J’ai cru comprendre dans les silences de Catalina que cette Corse folle n’a pas pris soin de toi. J’imagine le pire et cela me ronge le cœur. Car si ce n’était pas pour te récupérer, pourquoi cette femme a-t-elle soudain débarqué dans notre vie ? J’ai pu vivre sans toi pendant dix ans sans m’effondrer, car je pensais qu’après t’avoir tant voulu, elle ne pouvait que bien s’occuper de toi. J’avais impitoyablement tort, et je regrette amèrement d’avoir pu croire cela un seul instant.
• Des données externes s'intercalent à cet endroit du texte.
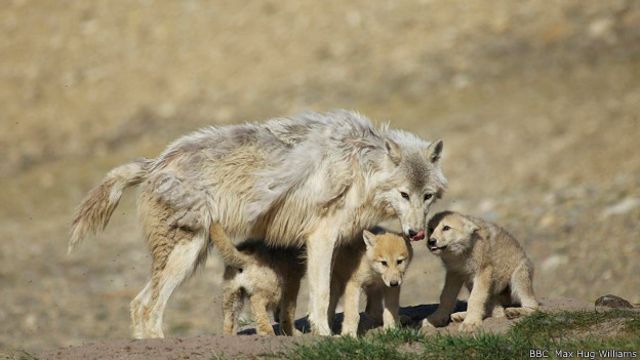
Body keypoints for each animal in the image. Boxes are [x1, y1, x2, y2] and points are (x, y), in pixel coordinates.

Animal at [69, 109, 444, 338]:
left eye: (427, 196)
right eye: (404, 194)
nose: (416, 233)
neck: (361, 164)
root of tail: (155, 162)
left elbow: (336, 293)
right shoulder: (320, 236)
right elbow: (321, 294)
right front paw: (325, 334)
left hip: (187, 256)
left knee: (137, 303)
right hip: (185, 256)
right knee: (149, 306)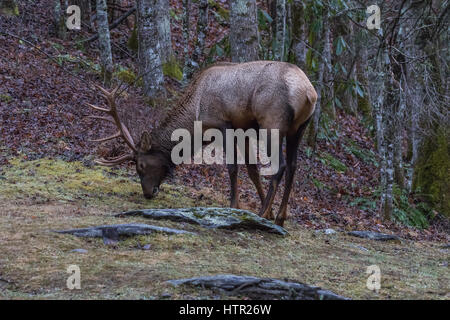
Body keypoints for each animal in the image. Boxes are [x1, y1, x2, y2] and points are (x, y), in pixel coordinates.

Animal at [88, 61, 316, 226]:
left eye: (141, 165)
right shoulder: (244, 129)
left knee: (281, 165)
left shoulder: (223, 124)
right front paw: (263, 209)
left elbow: (233, 167)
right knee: (293, 166)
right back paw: (279, 216)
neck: (195, 114)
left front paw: (235, 205)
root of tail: (309, 93)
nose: (148, 193)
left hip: (272, 123)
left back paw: (263, 213)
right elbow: (252, 170)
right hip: (299, 129)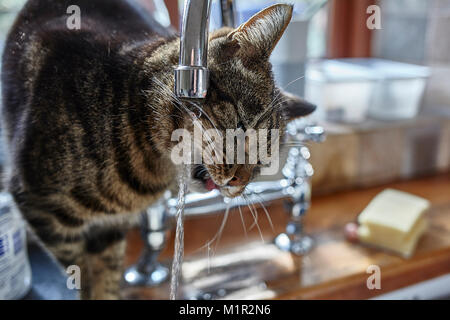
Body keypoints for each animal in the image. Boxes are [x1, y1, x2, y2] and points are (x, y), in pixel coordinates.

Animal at [1, 0, 314, 300]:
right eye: (240, 129)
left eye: (263, 163)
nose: (238, 182)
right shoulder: (40, 208)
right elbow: (82, 272)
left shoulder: (110, 231)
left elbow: (105, 279)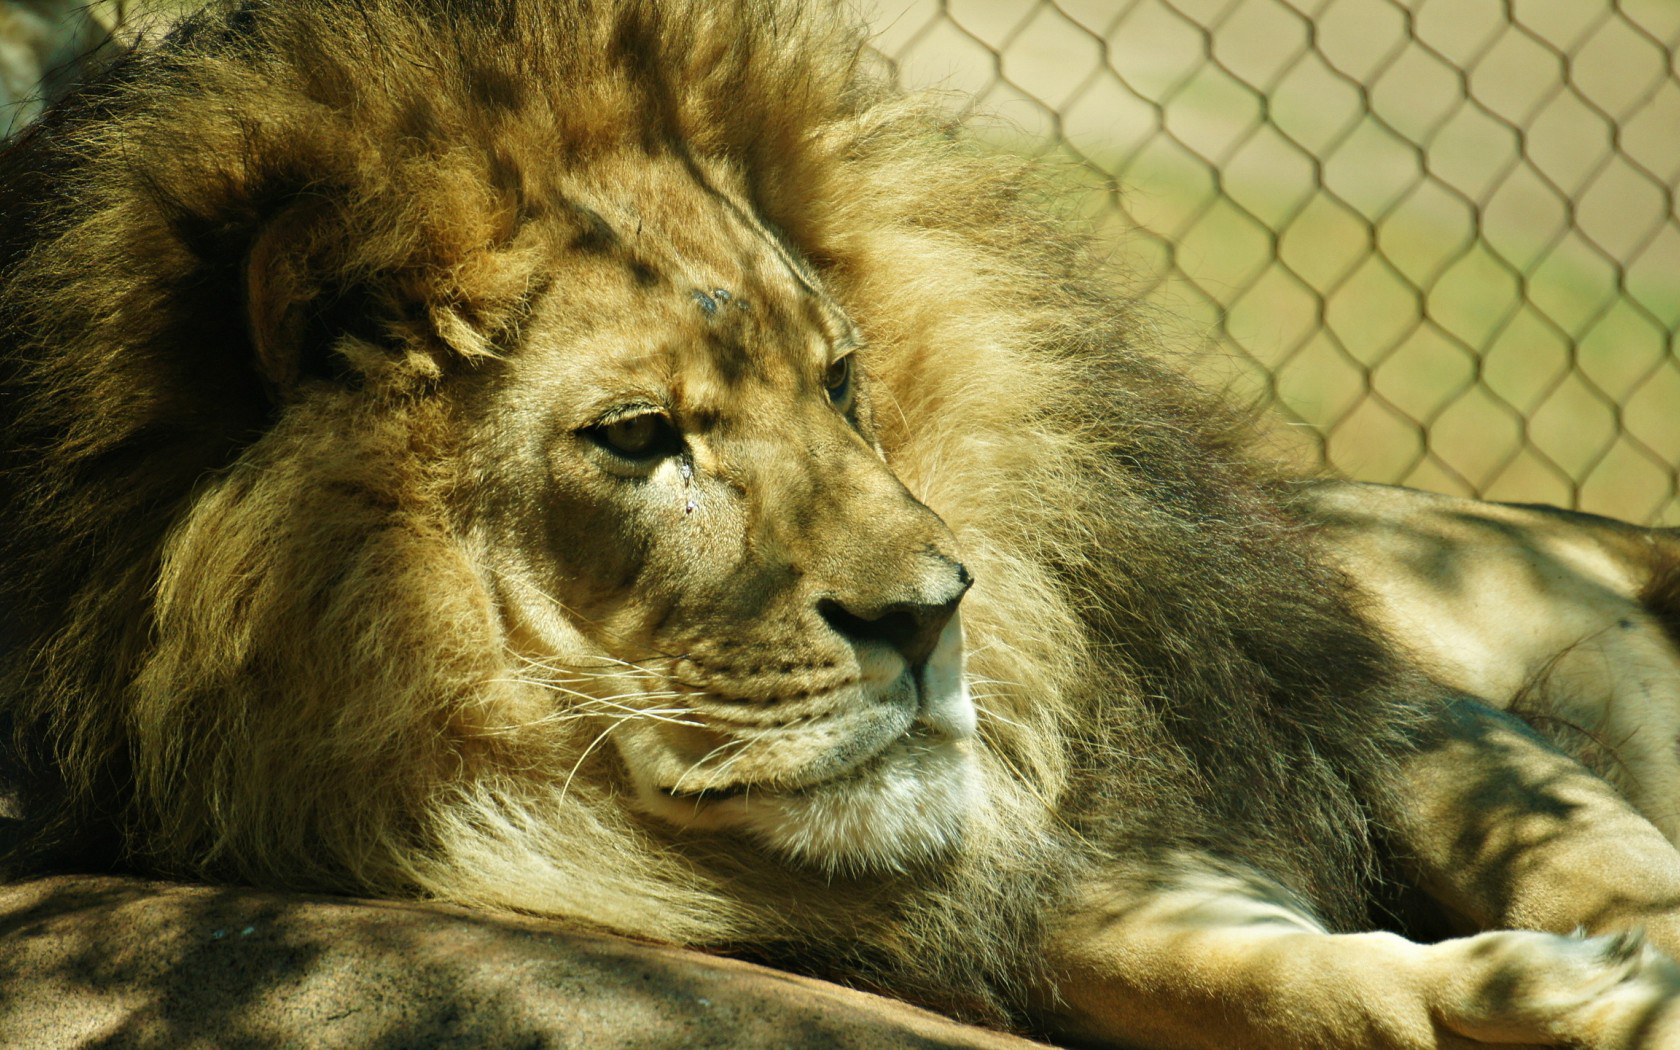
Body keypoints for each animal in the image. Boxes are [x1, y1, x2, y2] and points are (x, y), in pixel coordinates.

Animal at [6, 0, 1680, 1041]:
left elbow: (1581, 851)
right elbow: (1231, 971)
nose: (939, 614)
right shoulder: (1025, 905)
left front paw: (1627, 964)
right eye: (641, 438)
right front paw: (1520, 995)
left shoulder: (1374, 697)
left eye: (840, 379)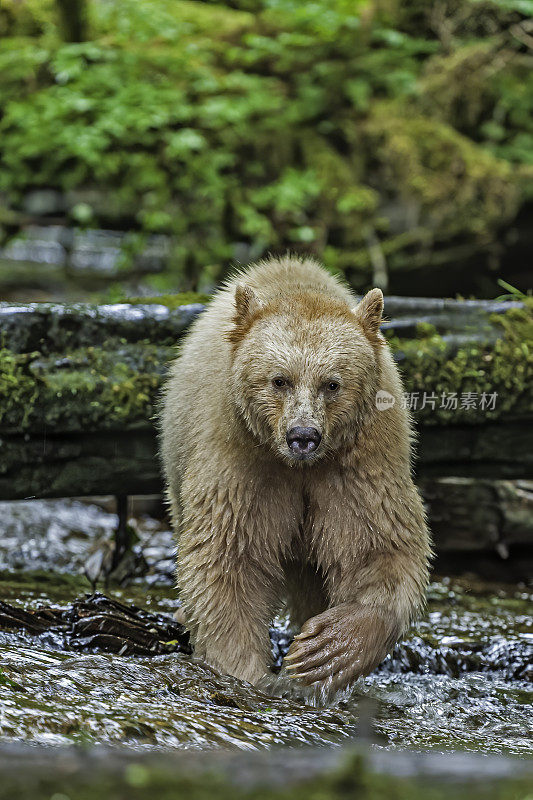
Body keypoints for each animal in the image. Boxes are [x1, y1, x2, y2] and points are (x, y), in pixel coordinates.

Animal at [160, 256, 430, 692]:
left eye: (332, 383)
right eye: (279, 380)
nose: (303, 435)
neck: (300, 467)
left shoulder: (359, 463)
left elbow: (377, 546)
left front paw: (329, 649)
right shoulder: (242, 460)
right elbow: (228, 556)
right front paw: (246, 670)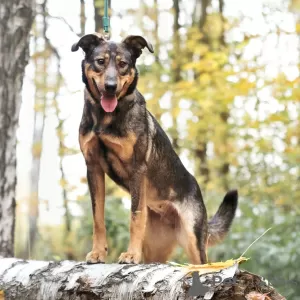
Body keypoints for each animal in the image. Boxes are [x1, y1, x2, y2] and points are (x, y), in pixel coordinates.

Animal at [71, 32, 238, 262]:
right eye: (100, 62)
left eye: (123, 64)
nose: (111, 86)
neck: (105, 118)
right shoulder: (93, 167)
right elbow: (98, 218)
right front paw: (98, 252)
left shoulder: (137, 168)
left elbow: (135, 216)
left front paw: (131, 254)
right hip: (156, 250)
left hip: (194, 242)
Je t’ai cherché pendant tout ce temps, je te le jure, j’ai même officiellement obtenu ta garde auprès du tribunal de Colombie Britannique. A mes yeux, ce jugement était depuis longtemps dérisoire et ridicule ; mais aujourd’hui je le trouve impuissant et douloureux, insoutenable même, quand je pense à la vie que nous aurions dû mener ici tous les deux.

Nikolaï aurait voulu que je te protège et je n’ai pas su le faire. Pardonne-moi, je t’en prie. J’ai peur de ce que tu vas me raconter demain mais j’ai besoin de l’entendre. Je crois qu’il le faut, pour reprendre ensemble le fil de nos vies telles qu’elles sont maintenant, et pour dépasser nos vieux souvenirs communs.

Je t’embrasse de tout mon cœur, mon petit, même si tu as bien grandi.

Marie

PS : ça ne me rajeunit pas de te voir amoureux, mais Catalina est charmante, et en plus, russophone ; ton père l’aurait adorée.